Having released a fascinating if rambling set of experimental pop called Bowler Hat Soup for his debut at age 18, Kiran Leonard follows up a little over two years later with even more challenging, impulsive-sounding indie rock on Grapefruit.
While the debut claimed over 20 instruments in rotation, all played by its creator, here Leonard shares the workload with several guests, including a traditional string quartet, though there's little conventional about the performances or the songs.
To drive that point home, the musician introduced the album with the 16-minute lead single "Pink Fruit," a meandering but instinctively dramatic epic that moves through segments of garage rock, woodwind-embellished chamber pop, and multiple flavors of classic art rock, at times dotted with spoken word samples.
It's all delivered with a loose, reckless feel.
A moody cross between, say, Of Montreal, Dirty Projectors (a noted influence), and Richard Hell, Grapefruit is -- title aside -- full of vim and audacity.
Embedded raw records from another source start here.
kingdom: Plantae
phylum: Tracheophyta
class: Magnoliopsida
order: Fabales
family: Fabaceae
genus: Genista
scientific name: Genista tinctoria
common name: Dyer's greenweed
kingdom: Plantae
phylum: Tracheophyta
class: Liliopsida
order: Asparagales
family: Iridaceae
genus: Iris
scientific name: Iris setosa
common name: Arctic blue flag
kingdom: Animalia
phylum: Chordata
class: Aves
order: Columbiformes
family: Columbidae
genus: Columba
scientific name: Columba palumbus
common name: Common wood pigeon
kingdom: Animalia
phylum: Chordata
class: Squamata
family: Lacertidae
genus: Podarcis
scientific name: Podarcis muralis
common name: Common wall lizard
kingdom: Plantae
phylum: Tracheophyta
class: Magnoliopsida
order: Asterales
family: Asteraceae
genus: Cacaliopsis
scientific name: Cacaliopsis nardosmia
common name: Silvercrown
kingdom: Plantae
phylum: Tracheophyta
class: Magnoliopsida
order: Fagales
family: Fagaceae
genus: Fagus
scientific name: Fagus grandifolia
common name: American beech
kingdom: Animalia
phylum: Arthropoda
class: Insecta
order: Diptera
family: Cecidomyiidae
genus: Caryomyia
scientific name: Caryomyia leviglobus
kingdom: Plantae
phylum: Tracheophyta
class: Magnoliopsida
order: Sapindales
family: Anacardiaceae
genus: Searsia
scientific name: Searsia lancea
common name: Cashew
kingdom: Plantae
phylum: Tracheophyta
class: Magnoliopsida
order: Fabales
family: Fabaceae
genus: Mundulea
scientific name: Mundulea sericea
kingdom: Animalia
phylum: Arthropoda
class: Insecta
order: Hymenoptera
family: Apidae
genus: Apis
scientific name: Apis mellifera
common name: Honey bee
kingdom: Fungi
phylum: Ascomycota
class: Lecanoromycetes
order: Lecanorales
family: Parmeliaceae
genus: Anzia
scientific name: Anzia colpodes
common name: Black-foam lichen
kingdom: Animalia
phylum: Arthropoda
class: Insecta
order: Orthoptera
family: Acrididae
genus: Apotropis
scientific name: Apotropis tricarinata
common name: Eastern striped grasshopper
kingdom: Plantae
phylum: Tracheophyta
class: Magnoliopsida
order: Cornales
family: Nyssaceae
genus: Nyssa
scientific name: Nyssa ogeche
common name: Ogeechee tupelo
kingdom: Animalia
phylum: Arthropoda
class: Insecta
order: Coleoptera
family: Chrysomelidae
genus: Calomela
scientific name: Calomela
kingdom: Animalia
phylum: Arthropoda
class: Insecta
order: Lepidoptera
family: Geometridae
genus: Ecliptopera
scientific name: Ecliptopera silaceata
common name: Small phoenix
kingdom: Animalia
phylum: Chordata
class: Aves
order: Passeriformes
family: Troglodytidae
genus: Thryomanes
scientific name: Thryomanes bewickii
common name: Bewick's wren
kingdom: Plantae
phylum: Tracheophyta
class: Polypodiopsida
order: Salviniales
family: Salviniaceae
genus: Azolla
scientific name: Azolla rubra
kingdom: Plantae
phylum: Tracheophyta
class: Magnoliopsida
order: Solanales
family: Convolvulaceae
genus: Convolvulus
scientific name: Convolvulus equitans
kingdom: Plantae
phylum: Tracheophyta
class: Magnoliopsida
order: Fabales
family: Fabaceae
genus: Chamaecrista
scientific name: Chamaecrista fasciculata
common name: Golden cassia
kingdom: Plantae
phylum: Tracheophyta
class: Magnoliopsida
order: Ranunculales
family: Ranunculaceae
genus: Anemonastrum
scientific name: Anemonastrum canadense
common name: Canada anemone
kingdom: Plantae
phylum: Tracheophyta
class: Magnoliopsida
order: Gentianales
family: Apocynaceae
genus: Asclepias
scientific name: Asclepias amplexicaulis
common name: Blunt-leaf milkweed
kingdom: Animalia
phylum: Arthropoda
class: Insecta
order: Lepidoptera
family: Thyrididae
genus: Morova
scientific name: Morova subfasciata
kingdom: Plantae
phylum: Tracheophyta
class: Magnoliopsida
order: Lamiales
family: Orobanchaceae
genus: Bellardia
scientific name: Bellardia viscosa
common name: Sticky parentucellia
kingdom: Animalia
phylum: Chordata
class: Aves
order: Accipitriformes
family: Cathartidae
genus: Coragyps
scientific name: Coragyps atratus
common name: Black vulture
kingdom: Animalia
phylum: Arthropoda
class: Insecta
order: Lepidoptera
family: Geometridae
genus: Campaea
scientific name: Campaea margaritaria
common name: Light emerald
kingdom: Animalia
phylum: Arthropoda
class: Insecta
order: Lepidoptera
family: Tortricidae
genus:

The more standard-length "Caiaphas in Fetters," whose title is likely a reference to comments a mentally unstable Friedrich Nietzsche made in letters while he was dying from pneumonia, is an acoustic guitar-and-strings chamber piece underneath Leonard's volatile, intentionally imperfect vocals.
In contrast, "Öndör Gongor" is nearly eight minutes of shape-shifting math rock.
By the time he gets to the next to last track, the acoustic-guitar folk ballad "Half-Ruined Already," anticipation alone makes it feel dangerous.
While the overcast love song, which was inspired by a Werner Herzog short about a former leper colony, never morphs into anything else, the vocal performance keeps us on edge and guarantees no passive listening.
The album closes with "Fireplace," a cacophonous lounge tune that challenges until the piano stool-dislodging end.
Through it all, Leonard maintains an intangible charisma that, along with sustained vulnerability and a knack for keeping the familiar in play while distorting it, has the potential to enthrall.